E isso é muito bom! É ótimo! Muitos amigos e amigas me perguntam porque eu tenho uma certa predileção em escrever aqui sobre o mundo evangélico. Outros me indagam se tenho conhecimento suficiente para tal. Em primeiro lugar, quero esclarecer, mais uma vez, que passei oito anos por um seminário católico. Convivi e ainda convivo muito de perto com amigos, amigas e parentes de formação protestante. Graduei-me em teologia por uma faculdade assembleiana. Fiz uma pós-graduação em teologia em uma das melhores universidades particulares do país, a Metodista de São Paulo, em São Bernardo do Campo. Por fim, meu doutorado em Ciências da Religião foi na mesma universidade.
Acredito, com humildade, que posso falar desses temas. Hoje, retorno a eles a partir da notícia trazida pela pesquisa do DataFolha divulgada na última quarta-feira. Em uma eleição hoje para presidente, Lula já estaria com mais votos evangélicos do que Bolsonaro (35% a 34%)! Que guinada, hein? Os evangélicos começam a abandonar o bolsonarismo. Contudo, para quem acompanha o noticiário mais de perto, não foi uma grande novidade.
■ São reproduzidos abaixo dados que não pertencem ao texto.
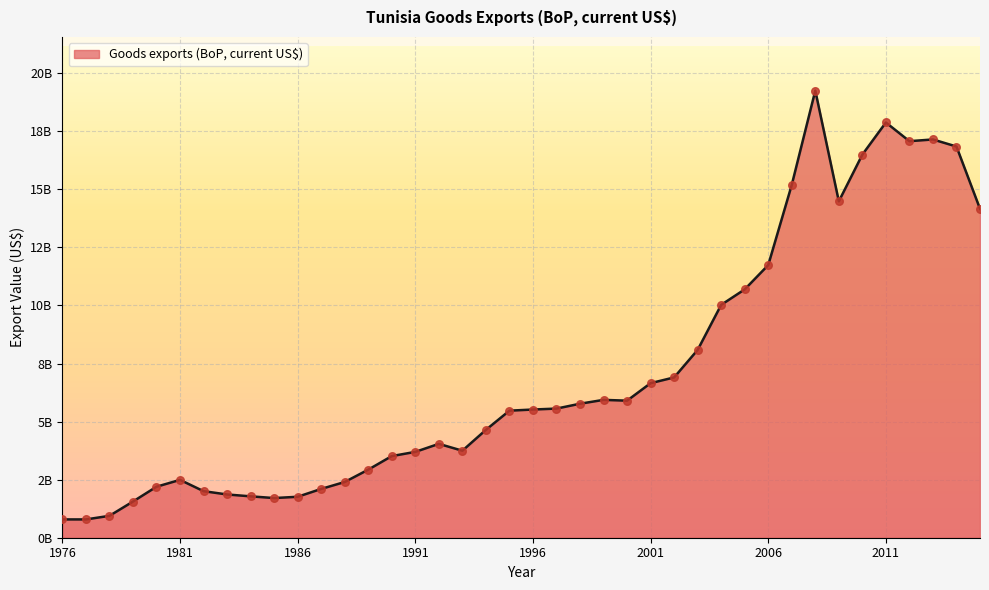

Does the chart have visible grid lines?

Yes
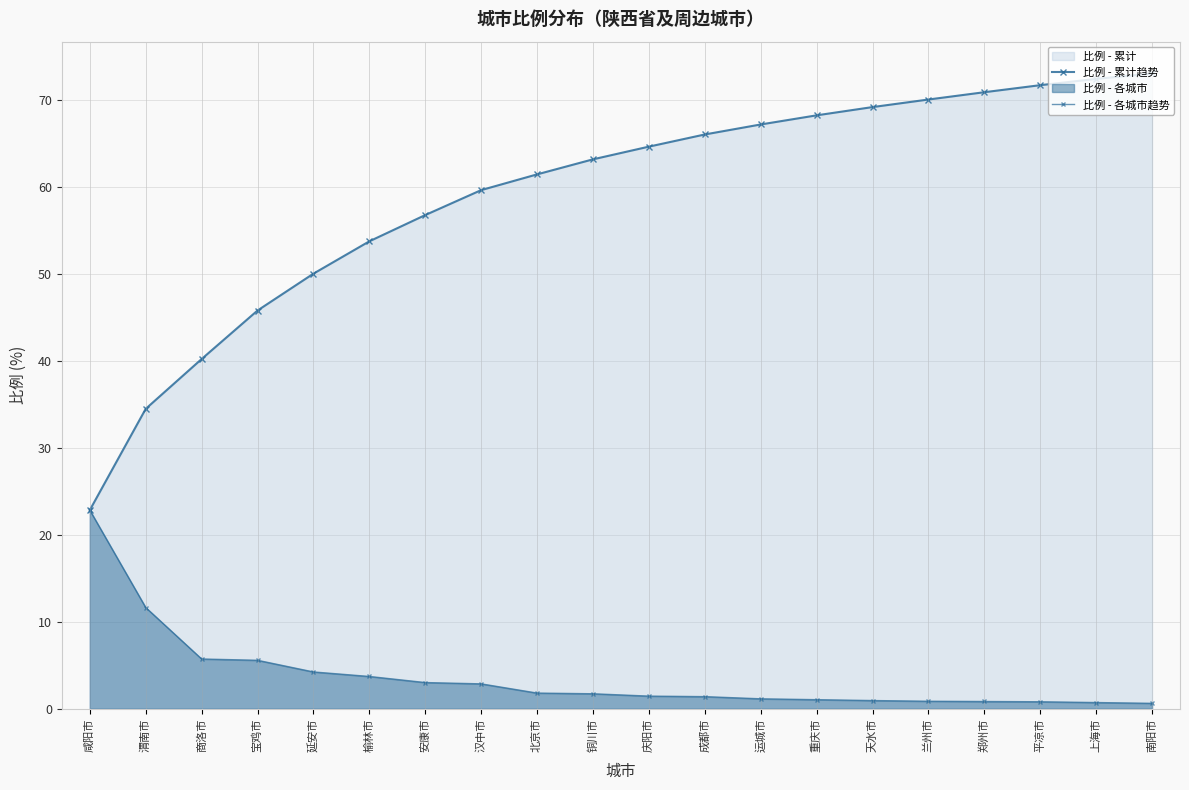

Rank the categories by 比例 - 各城市趋势 value from lowest to highest.

南阳市, 上海市, 平凉市, 郑州市, 兰州市, 天水市, 重庆市, 运城市, 成都市, 庆阳市, 铜川市, 北京市, 汉中市, 安康市, 榆林市, 延安市, 宝鸡市, 商洛市, 渭南市, 咸阳市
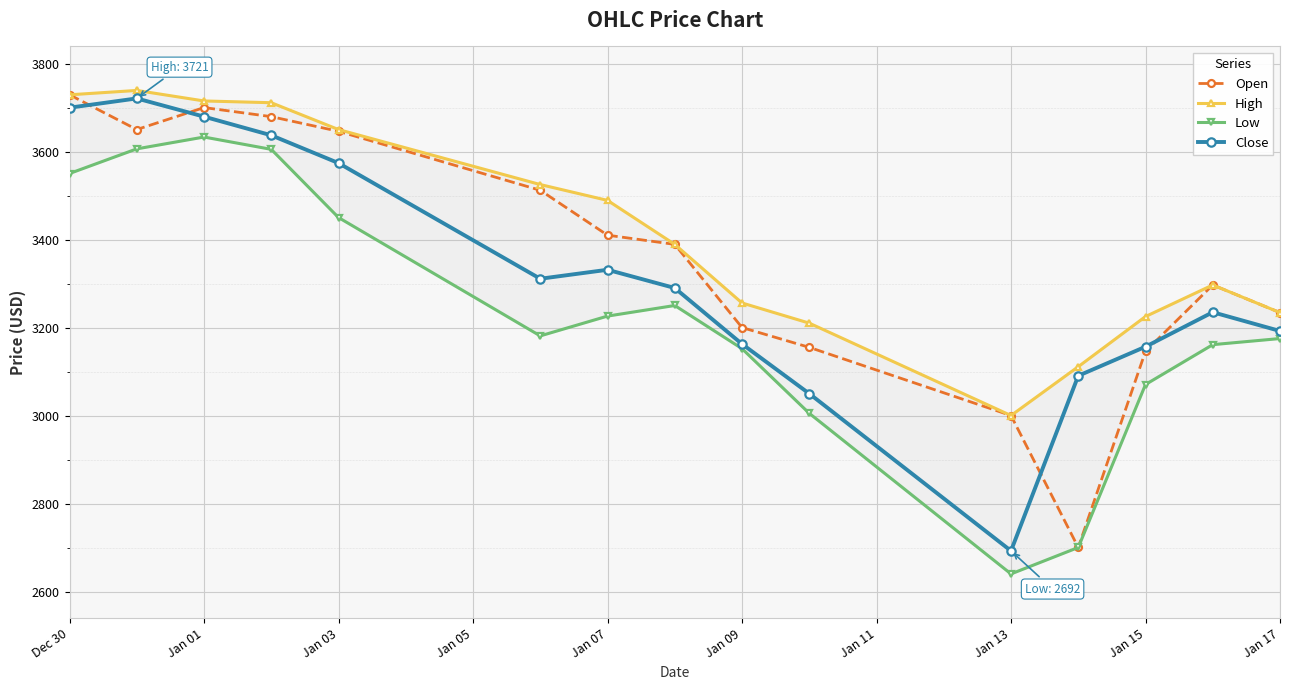

How many interior local peaks does the High series have?

2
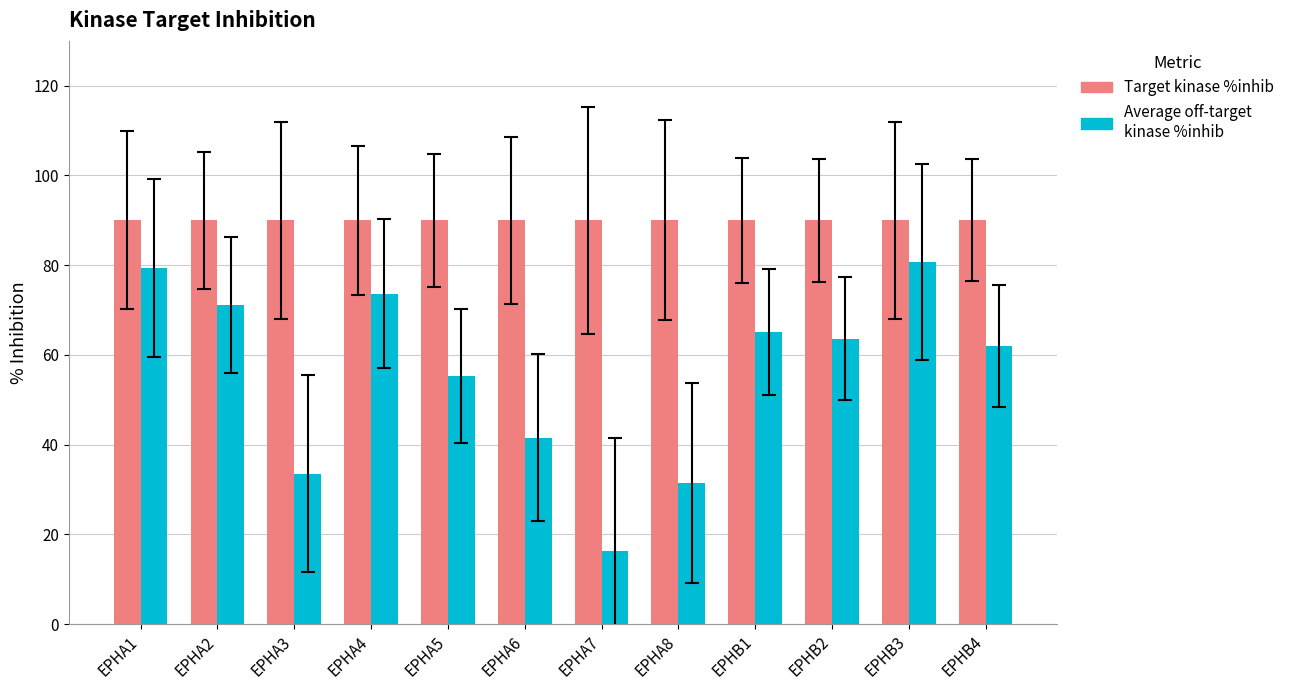

Reading left to right, transcribe all the data shown in this chart.

Target kinase %inhib: 90.0	90.0	90.0	90.0	90.0	90.0	90.0	90.0	90.0	90.0	90.0	90.0
Average off-target kinase %inhib: 79.5	71.1	33.6	73.7	55.3	41.6	16.4	31.4	65.1	63.6	80.7	62.0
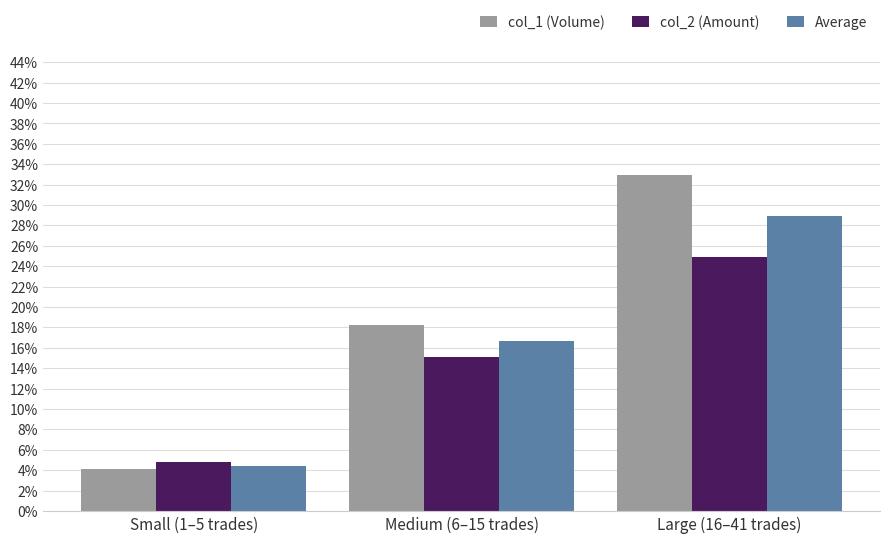

What is the minimum value shown in the chart?

4.1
O apoio dos evangélicos a esta excrecência política, que se configurou na última eleição presidencial, já vem se erodindo há algum tempo. Mas, afinal, por que isso está acontecendo? Quem são os evangélicos que começam a abandonar o barco mais anticristão que surgiu entre nós nos últimos tempos?
A pandemia na raiz do pulo do barco
Em recente artigo, Fábio Py, doutor em teologia pela PUC-Rio, atualiza este apoio dos evangélicos a Bolsonaro. Para ele, assistimos, este ano, ao alastramento da pandemia com o surpreendente impacto social causado pelo aumento gritante das mortes. Por isso, o grupo de lideranças evangélicas ligadas a Bolsonaro espalhou na semana santa uma série de imagens simbólicas que ligam à pessoa do presidente temas do cristianismo hegemônico. Fazem isso colocando o presidente como cristão verdadeiro. Afinal, é possível perceber o discurso do cristofascismo, autoritário e odiento, unindo Bolsonaro a esses líderes religiosos e acionando uma ampla campanha de apoio a ele, como ungido por Deus para liderar a nação.
Fábio Py lembra que muitas dessas lideranças que ladearam Bolsonaro na Páscoa do ano passado já não apareceram este ano e já afirmam publicamente seu afastamento do presidente. Antes de tudo, uma das razões disso está na própria pandemia. É forte a presença evangélica nas periferias e justamente ali que ocorrem mais de 70% das mortes. O discurso religioso triunfalista em apoio a Bolsonaro já se desloca visivelmente da realidade vivida por milhões de evangélicos periféricos. Enquanto isso, “o presidente continua com a sua “teologia do poder autoritário”, mas cada vez mais ligado ao bloco político do centrão, lutando com ele pelas suas políticas de confisco econômico, das liberdades culturais e de caça aos diferentes”, afirma Py. Por tudo isso, os evangélicos começam a abandonar o barco do bolsonarismo.
O mundo evangélico não como rebanho e sim como gente
Diante desse quadro, observamos um movimento de mudança de posição no interior do mundo evangélico. Uma maioria, que sempre se alinhou com os pastores midiáticos, começa a se confrontar com uma realidade nada cristã do que Bolsonaro representa. Assim, essa mudança é que começa a se refletir nas pesquisas de opinião com o declínio visível de apoio ao responsável maior pelo genocídio que ora ocorre. Os evangélicos começam a abandonar o bolsonarismo. Mesmo que isso não represente o apoio imediato a uma candidatura progressista como a de Lula, este deslocamento, com certeza, terá forte influência no resultado final das eleições do ano que vem.
Mas um outro grupo vem crescendo também, a passos mais vagarosos. São aqueles alinhados a uma vertente mais protestante do que propriamente pentecostal ou neopentecostal, que sempre tiveram posições políticas mais avançadas. Geralmente, são pessoas e grupos que participam de movimentos sociais de trabalhadores urbanos, de sem-terra, de sem-teto, de mulheres, de jovens, de pessoas negras, grupos inter-religiosos, dos diversos partidos progressistas, que, cada vez mais, tornam pública sua oposição ao governo Bolsonaro. Muitos deles se decepcionaram com o PT, mas tem um posicionamento crítico suficiente para fazer escolhas mais racionais e mais de acordo com os princípios daquilo que reverenciam como a “Palavra”. Mas já é bom irmos nos acostumando em não considerar o mundo evangélico como rebanho e sim como gente.
O jornal TRIBUNA publicou originalmente este artigo na sua edição do dia 15/05/2021.